Thursday, July 24, 2014

Sin City Band

The amazing run of good weather that the Anson B. Nixon outdoor concert series enjoyed finally ended on July 23, when the Sin City Band had to end their set after about a half-hour, with the wind whipping up and lightning flashing off to the west. It was a good call on the part of the tech guys: no sooner did my friends and I pack up our chairs and get to our vehicles than the rain came pouring down. The band did its popular "Chester County song" first and, in an unsuccessful attempt to ward off the impending storm, "Yellow Sun" and "You Are My Sunshine."
The brown-bag suppers provided by the Country Butcher were excellent: chicken salad on a roll, potato salad, pasta salad with roasted vegetables and a cookie. For only eight dollars! Fortunately we ate ours before the storm.

Wednesday, July 23, 2014

No slackers


Normally attendance at exercise classes plummets during the summer, but not so in one class I take at the Jennersville Y. There were so many people in class on July 22 that the instructor had to relinquish her usual "spot" to a latecomer, and we had to carefully synchronize our moves with those of the person next to us to avoid contact. One participant said she'd bring along a hay bale or a mounting block to the next class for the instructor to stand on so she could see everyone.

Monday, July 21, 2014

Cecil County Fair

I can now say that I have eaten a fried Oreo. I actually never knew there was such a thing until Sunday, when we visited the Cecil County Fair in Fair Hill, Maryland, but once I saw that sign on the food trailer, I simply had to have one.
It looked and tasted like a donut with the soggy remains of an Oreo inside. It was a far cry from my usual salad-heavy food choices, but somehow anything in the healthy eating pyramid just wouldn't strike the right note at a country fair in rural Maryland. The accompanying lemonade was very good.
We had an utter blast at the fair. We walked through the livestock barns and marveled at the beautifully groomed cattle, sheep, goats, pigs, rabbits, guinea pigs, chickens, and ducks. We wandered through the floral, vegetable, hay and egg competitions (much like at the Unionville Community Fair), the gleaming farm equipment displays (very large and very expensive), and the midway. We watched two guys carving wooden sculptures with chainsaws.
The highlight (other than the animals and food, of course) was watching the Truck Pull, in which a giant weighted sled is hooked up to a specially fortified diesel pickup truck. The truck has to drag this thing down a dirt field, wheels spinning, engine straining and black smoke belching from the exhaust pipes. Some of the competitors were successful and made it all the way down to the far end of the stadium, but one poor guy dropped a drive shaft.
The fair runs through Saturday, July 26. There's a Demolition Derby at 8 p.m. Thursday, July 24, and Friday, July 25, and at 2 and 8 p.m. on Saturday. There are rumblings that we will be returning for one of them.
(By the way, a woman at the gym corrected me, saying that "Cecil" is pronounced with a short "e." I've never heard that before, but I've gotten confirmation that "Sessil" is indeed how some old-timers say it.)

Sunday, July 20, 2014

Meetinghouse tour

A huge thank you to everyone involved in organizing this past weekend's tour of Quaker meetinghouses in the Western Quarter. For a history-minded person like me with an interest in Quakerism, it was fascinating.
On Saturday we visited "New" West Grove, Pennsgrove, and Homeville meetings and then crossed the Mason-Dixon Line to visit Colora meeting. On Sunday we went to London Britain meeting. Each meetinghouse had its own Friendly charm. At West Grove, upside-down glass telephone-pole insulators held candles and the beams in the cellar still had bark on them. I thought Pennsgrove had an especially calm, gathered air about it. The hosts at Homeville had on display old newspaper articles about the meeting; I loved reading about the heated disputes over the spelling of "Octoraro." London Britain had pillows on the benches.
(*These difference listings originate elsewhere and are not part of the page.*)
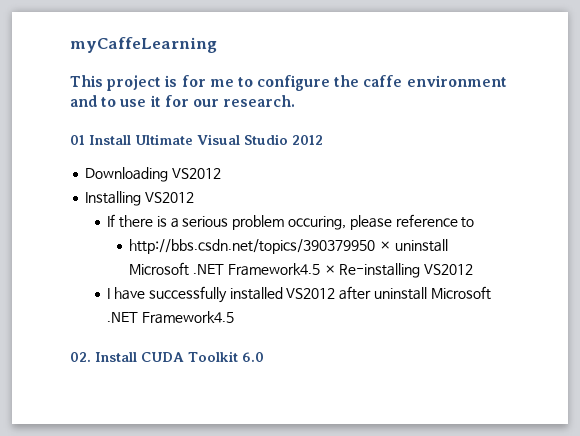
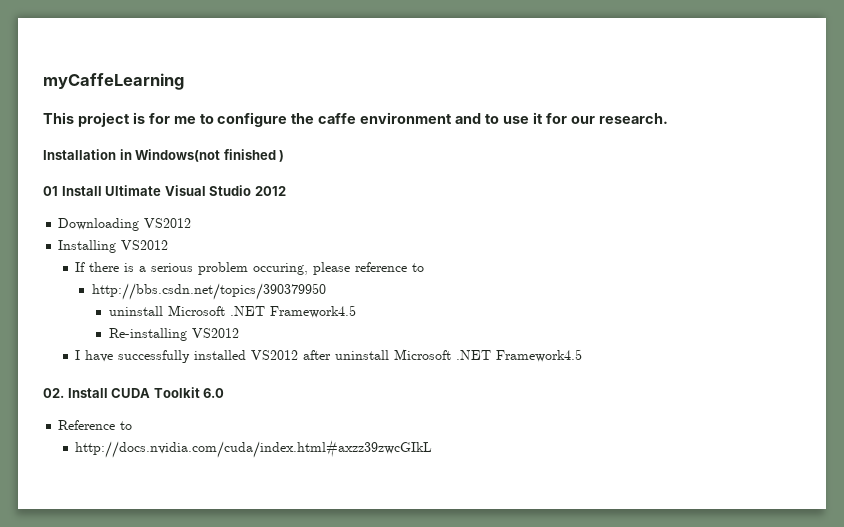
(296, 101) none -> [43,149,285,162] // Installation in Windows(not finished )
[379,239,448,252] [129,262,336,276] × uninstall Microsoft .NET Framework4.5 × -> [108,305,356,318] // uninstall Microsoft .NET Framework4.5 //
(264, 357) none -> [58,420,133,430] [75,440,433,458] // Reference to // http://docs.nvidia.com/cuda/index.html#axzz39zwcGIkL

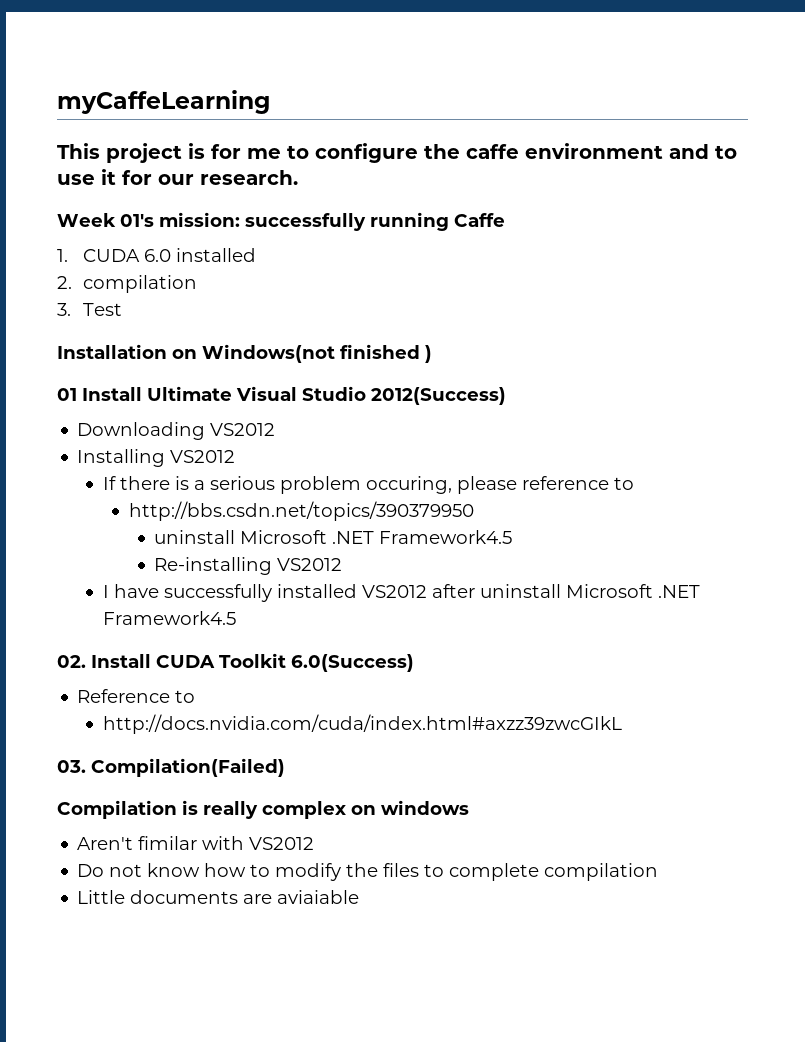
(668, 118) none -> [57,212,505,231] [57,248,256,262] [57,275,197,293] [57,303,122,316] // Week 01's mission: successfully running Caffe // 1. CUDA 6.0 installed // 2. compilation // 3. Test
[119,149,132,160] in -> [172,349,197,359] on
[254,186,286,196] 2012 -> [371,387,506,405] 2012(Success)
[203,388,225,398] 6.0 -> [291,654,414,672] 6.0(Success)
(433, 449) none -> [57,758,285,777] [57,800,469,819] [77,836,315,850] [77,863,659,881] [77,890,360,904] // 03. Compilation(Failed) // Compilation is really complex on windows // Aren't fimilar with VS2012 // Do not know how to modify the files to complete compilation // Little documents are aviaiable

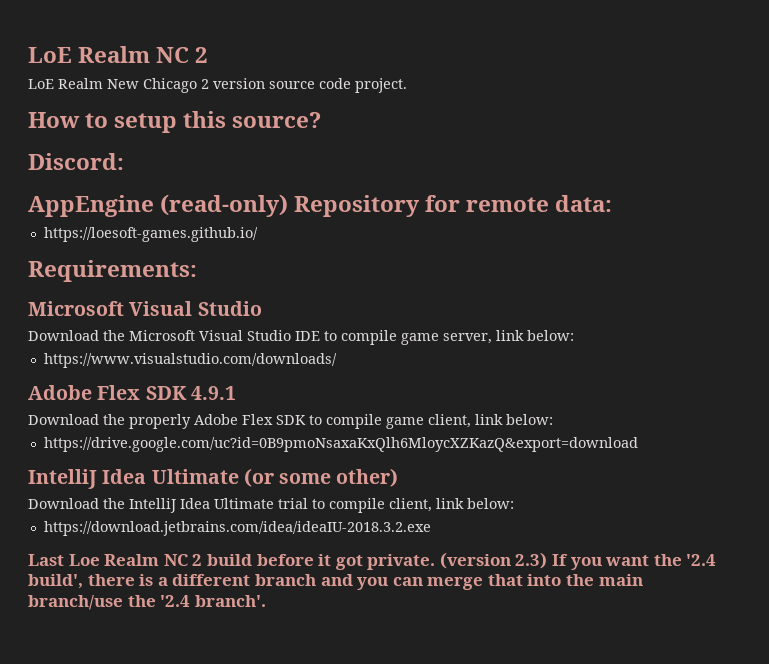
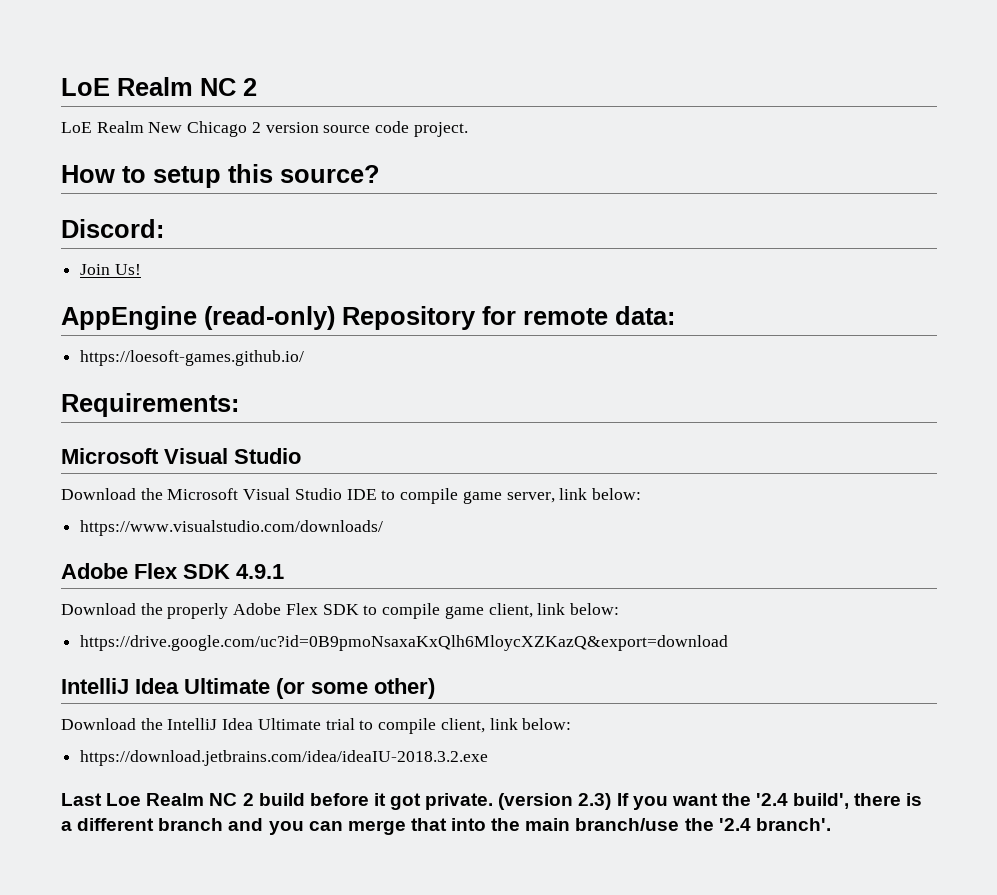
(124, 161) none -> [80,264,141,275] // Join Us!

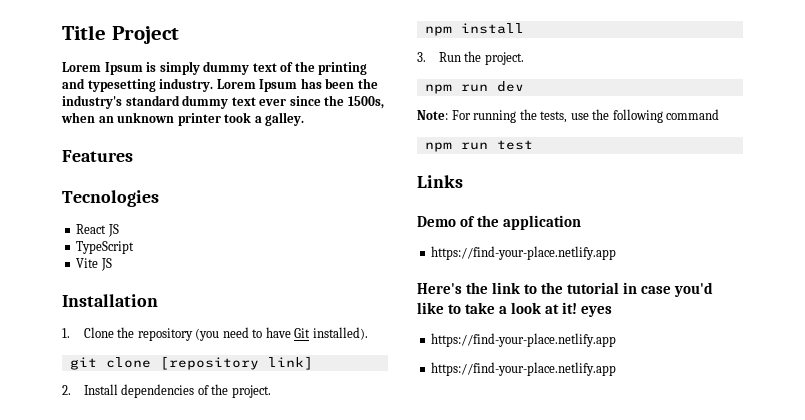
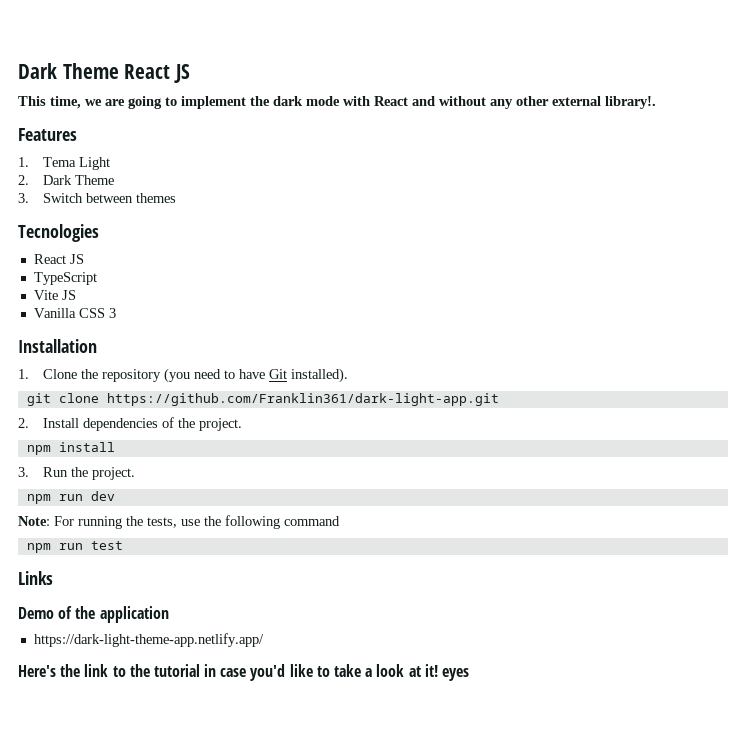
[62,25,179,44] [62,61,368,75] [62,78,378,92] [62,95,384,109] [61,112,305,126] [62,150,133,162] Title Project // Lorem Ipsum is simply dummy text of the printing and typesetting industry. Lorem Ipsum has been the industry's standard dummy text ever since the 1500s, when an unknown printer took a galley. // Features -> [18,63,190,83] [18,96,656,109] [18,128,77,141] [18,157,111,170] [18,175,115,185] [18,193,177,203] Dark Theme React JS // This time, we are going to implement the dark mode with React and without any other external library!. // Features // 1. Tema Light // 2. Dark Theme // 3. Switch between themes
(112, 264) none -> [33,308,116,318] // Vanilla CSS 3
[159,356,313,370] [repository link] -> [106,393,499,406] https://github.com/Franklin361/dark-light-app.git
[431,246,617,260] https://find-your-place.netlify.app -> [33,633,264,647] https://dark-light-theme-app.netlify.app/
[431,333,617,347] [431,362,617,376] // https://find-your-place.netlify.app // https://find-your-place.netlify.app -> (469, 674) none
We got a little lost getting to Colora, and driving through the two gateposts was like arriving at an enchanting cottage in a forest clearing. The surprisingly comfortable wooden benches were made from rafts on the Susquehanna, the hostess told us (I noticed that the worshippers who sat on facing benches got footrests, a surprising touch). The small Colora burial ground is on a steep slope leading down to a creek and is the final resting place for a daughter of Betsy Ross and a great many members of the Balderston family (we passed Balderston Orchards en route to the meetinghouse).

Mr. Patton

Charles F. Patton, a longtime teacher and administrator in whose honor Unionville's middle school is named, died on Saturday, and former students, colleagues and friends have been sharing fond memories of him and how he shaped their lives (and their bridge games). I saw the news on Saturday evening on Facebook while eating ice cream at Landhope and said to my companion, "Oh, Mr. Patton died!" The people at the next table, complete strangers, overheard and said, "Yeah, I heard that!" They didn't need to ask who Mr. Patton was, or which Mr. Patton; in Unionville, there was only one. My sympathy goes out to his family.

Saturday, July 19, 2014

Nature notes

This has been the summer of the hostas, the house wrens and the hummingbirds.
Maybe I'm just more aware of the hostas because I've planted so many of them this year, but those spikes of purple flowers, rising high above green or green-and-white leaves, seem to be everywhere this summer, after our cold, wet spring. What a versatile, hardy and attractive plant.
And a house wren has made a nest of twigs in a bird box in a white pine in my back yard. It has raised at least two broods, which it feeds constantly, chirping its cheerful, trilling song. I just took the portable steps out back to see if I could get a photo of the chicks. The momma wren was not at all happy: she rammed my head, twice, and hard. I apologized, replaced the box and retreated.
My hummingbirds were late to arrive but have been regulars at the feeder, often draining the whole cup-and-a-half. It's fun to watch the colorful, frenetic, bold little creatures perch on the feeder and on nearby white-pine branches.

Friday, July 18, 2014

Shutdown weeks

The annual shutdown weeks at our local YMCAs will be Aug. 18 through 24 for the Jennersville and the Airport Road Ys, and Aug. 25 to 31 for the Kennett Y. Seems earlier than usual this year.